Can a company, even a popular and much-hyped one, get too big, get too corporate? (No, I’m not talking about Google.) Back in high school, during the late 90s, a computer geek friend introduced me to Yahoo. At the time, Yahoo was the best way to search the web. It also seemed to have a funky, non-conformist vibe. Yahoo was hip, the poster child for the Silicon Valley.
- A grass-roots campaign to remove CEO Terry Semel and several company directors
- Questions regarding Mr. Semel’s large pay package
- A large numbers of employees, including long-time personnel, have left since the company reorg last December
- Two of three operating units lacking permanent leaders
I compare this to the mood about Yahoo in 1998, before Google entered the world:
“Yahoo doubled Wall Street’s pleasure today by posting earnings that were twice as strong as expected.” (link)
“In terms of vision, branding and execution, it’s hard to fault Yahoo,” said analyst Keith Benjamin, of Robertson Stephens in San Francisco. “They have created one of the two most well-known Internet-related companies, next to AOL.” (link)

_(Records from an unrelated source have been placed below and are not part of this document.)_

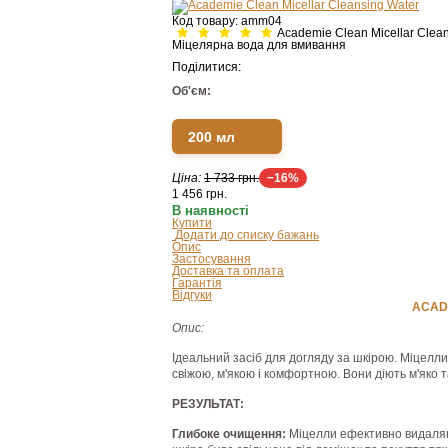
Код товару:
amm04
Academie Clean Micellar Clea
Міцелярна вода для вмивання
Поділитися:
Об'єм:
200 мл
Ціна:
1 733 грн.
−16%
1 456
грн.
В наявності
Купити
Додати до списку бажань
Опис
Застосування
Доставка та оплата
Гарантія
Відгуки
ACAD
Опис:
Ідеальний засіб для догляду за шкірою. Міцелли
свіжою, м'якою і комфортною. Вони діють м'яко 
РЕЗУЛЬТАТ:
Глибоке очищення:
Міцелли ефективно видаляють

“The upstart does have a few advantages: It has created a brand that’s synonymous with the wackiness, optimism, and growth potential of the Web. And it has been a winner in the portal market so far by being the first — after America Online — to add new features, such as chat, or by quickly catching up to competitors, as it did when Excite added free E-mail in mid-1997.” (link)
What Happened to Yahoo?
How did it go from THE search engine on the web to fending off questions about executive pay and employee exits? And are other currently hot companies going to end up in the same place?

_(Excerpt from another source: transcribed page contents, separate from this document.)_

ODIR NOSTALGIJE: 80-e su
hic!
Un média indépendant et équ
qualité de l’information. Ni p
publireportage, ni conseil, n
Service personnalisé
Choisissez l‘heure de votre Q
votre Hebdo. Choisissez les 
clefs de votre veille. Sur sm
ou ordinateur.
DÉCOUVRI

“In general, there is a pretty big morale problem internally,” said an executive who left the company earlier this year. “There are a lot of frustrated people who may not leave tomorrow, but if the right offer came along, they’d jump.” (link)
Yahoo seems to have joined the ranks of companies like Microsoft and Dell who’ve gotten so big they miss opportunities and fail to live up to earlier expectations. Recent concerns over Google and privacy are perhaps a sign that Google, for all its current popularity, may face the same battles.

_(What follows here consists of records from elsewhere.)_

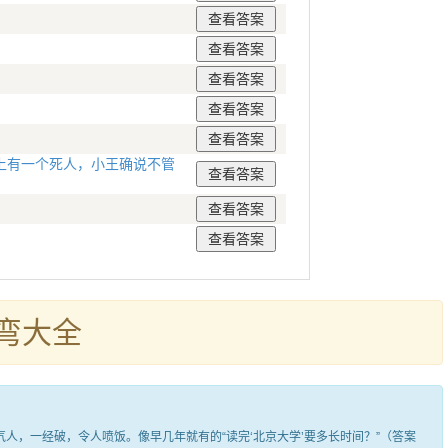
上有一个死人，小王确说不管
弯大全
，一经破，令人喷饭。像早几年就有的“读完‘北京大学’要多长时间？”（答案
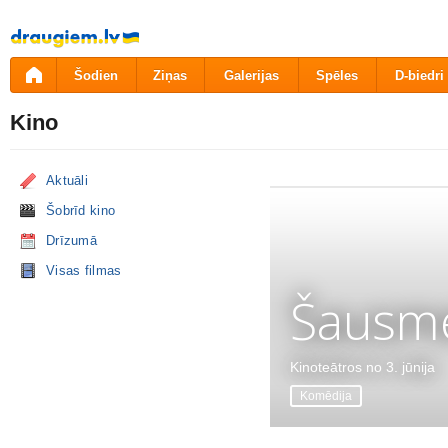
Pāriet
uz
saturu
Šodien
Ziņas
Galerijas
Spēles
D-biedri
Kino
Aktuāli
Šobrīd kino
Drīzumā
Visas filmas
Šausme
Kinoteātros no 3. jūnija
Komēdija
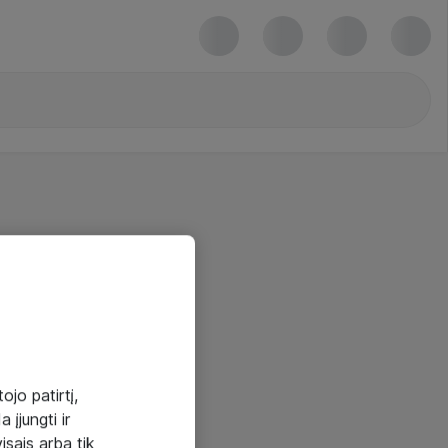
ojo patirtį,
 įjungti ir
visais arba tik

Jerry Yang and Dave Filo, like hundreds of other entrepreneurs, started out with a bold idea. But even the boldest ideas can be consumed by other concerns like meeting payroll and appeasing stockholders. And the ideas that are embraced by early audiences can be betrayed down the road when those other concerns take priority over the original idea.
I keep coming back to this idea: when a company tries to make every individual a customer it steps onto a slippery path. Is Microsoft inherently evil? Hardly. Its products blanket the earth, creating a large pool of potential discontent. The more customers you have, the greater the risk that you’ll make somebody mad.
This idea isn’t about arbitrarily limiting your audience. Rather it’s about figuring out who you want to be, remaining consistent, and appealing to the audience that values the same. To answer my original question, yes, it’s possible to become too big and too corporate. At some point, you’ll trip up and betray your bold idea. Perhaps I’m underestimating Yahoo. It’s shown some signs of life in the last few years (e.g. purchase of Flickr). But other actions (e.g. giving names to the Chinese government) leave me shaking my head.
I watch these big companies trying to be everything to everyone, and I wonder if future entrepreneurs will learn the lesson: big isn’t always better.
UPDATE (6/18/07): Yahoo CEO, Terry Semel, steps down and is replaced by co-founder Jerry Yang.